Il est d'autant plus important et urgent de prendre conscience du processus spirituel qui est en train de s'accomplir et dans lequel les femmes sont parties prenantes, catalyseurs et dans bien des cas, leaders indiquant la voie.
La voie, aussi bien la psychologie de Carl Gustav Jung, que la spiritualité bouddhiste et le Tao, l'ont indiquée. C'est l'union des contraires, dont j'ai montré à propos de l'art, qu'elle confère la vie à un tableau. La femme en se réalisant totalement, grâce à l'acquisition de sa part Yang, jadis refoulée ou exaltée, concilie notre aspiration à la paix et au développement. Non seulement elle représente un but spirituel : la préservation de l'espèce, mais grâce à son sens du quotidien, sa répugnance pour les dogmes et l'abstraction, ses qualités d'empathie et de compassion sans sensiblerie, peut aider l'homme à développer sa part Yin jusqu'ici refoulée. Par ailleurs elle le fait selon son style propre, par capillarité. Alors que la force Yang pousse l'homme, le soldat, le militant, à se battre de front, de procéder par révolutions, la femme authentique, elle, procède d'une manière plus diffuse selon le paradigme du rhizome, elle gagne en douceur et en souplesse par adaptation, par petites touches.
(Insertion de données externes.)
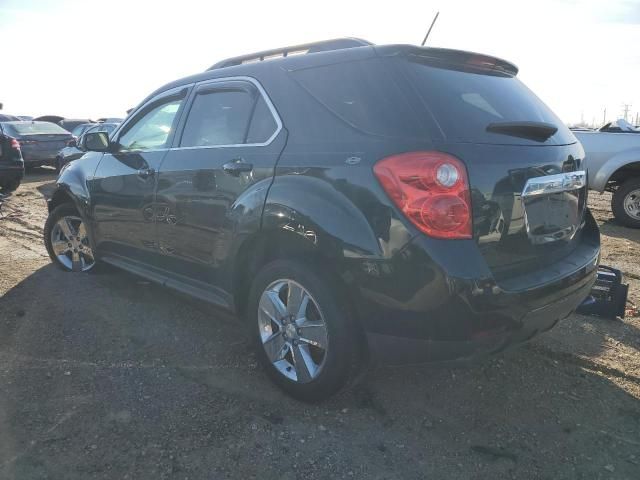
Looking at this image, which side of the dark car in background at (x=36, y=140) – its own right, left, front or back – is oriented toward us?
back

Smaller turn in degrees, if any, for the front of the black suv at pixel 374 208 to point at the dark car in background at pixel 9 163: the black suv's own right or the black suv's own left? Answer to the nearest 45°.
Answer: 0° — it already faces it

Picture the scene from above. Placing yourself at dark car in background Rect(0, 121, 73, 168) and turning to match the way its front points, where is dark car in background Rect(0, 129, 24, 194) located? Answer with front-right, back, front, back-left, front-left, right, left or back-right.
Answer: back

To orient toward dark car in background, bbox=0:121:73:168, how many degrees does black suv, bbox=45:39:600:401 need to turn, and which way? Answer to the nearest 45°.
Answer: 0° — it already faces it

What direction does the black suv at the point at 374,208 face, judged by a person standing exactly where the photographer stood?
facing away from the viewer and to the left of the viewer

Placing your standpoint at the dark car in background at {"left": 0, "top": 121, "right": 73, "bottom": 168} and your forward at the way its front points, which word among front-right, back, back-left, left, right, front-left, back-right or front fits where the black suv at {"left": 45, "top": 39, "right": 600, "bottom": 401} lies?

Comme le montre l'opéra ultime de Mozart, La Flûte Enchantée, à Sarastro, le guide spirituel masculin, et à la Reine de la Nuit, la lilith Yin, succède le couple de l'avenir : l'homme et la femme, réalisés l'un par l'autre, par les épreuves et la traversée du feu et de l'eau. Chacun soutient l'autre dans son régistre, et comme le montre Ingmar Bergman dans sa merveilleuse lecture, c'est Pamina qui guide à travers le deferlement de l'eau, Tamino, Tamino qui fraye la voie pour Pamina, à travers les flammes. Eau, flammes, symboles ambivalents de destruction et de purification.
Je suis convaincue, pour avoir discuté avec beaucoup de jeunes, et aussi de cadres que j'ai connu à l'occasion des séminaires culturels que je dirige, que loin d'être une utopie, ou une vision exaltée, cette voie correspond à l'aspiration la plus ardente de tous ceux qui s'interrogent sur le sens de leur vie, de leur milieu familial, et de leur responsabilité envers la planète. Ils sont nombreux , et l'évolution du monde traversé par les excès Yang : l'appât du gain l'appêtit de conquête sans égard pour ceux que l'on piétine, la vacuité effrayante d'une télévision indigne, cette rapide transformation qui rend le monde méconnaissable pour ceux qui l'ont connu à la fin du siècle dernier, va hâter la prise de conscience déjà amorcée. Les digues du rationalisme obtus des bureaucrates, et de l'irresponsabilité des spéculateurs et des organisations financières, cèderont peut-être plus tôt qu'on ne le pense. Si ce n'était le cas, la faillite des schémas Yang hérités du siècle dernier risque de se solder par un désastre, qui évoquera davantage la première acception de l'Apocalypse : dévastation et haine, que la seconde : révélation et amour.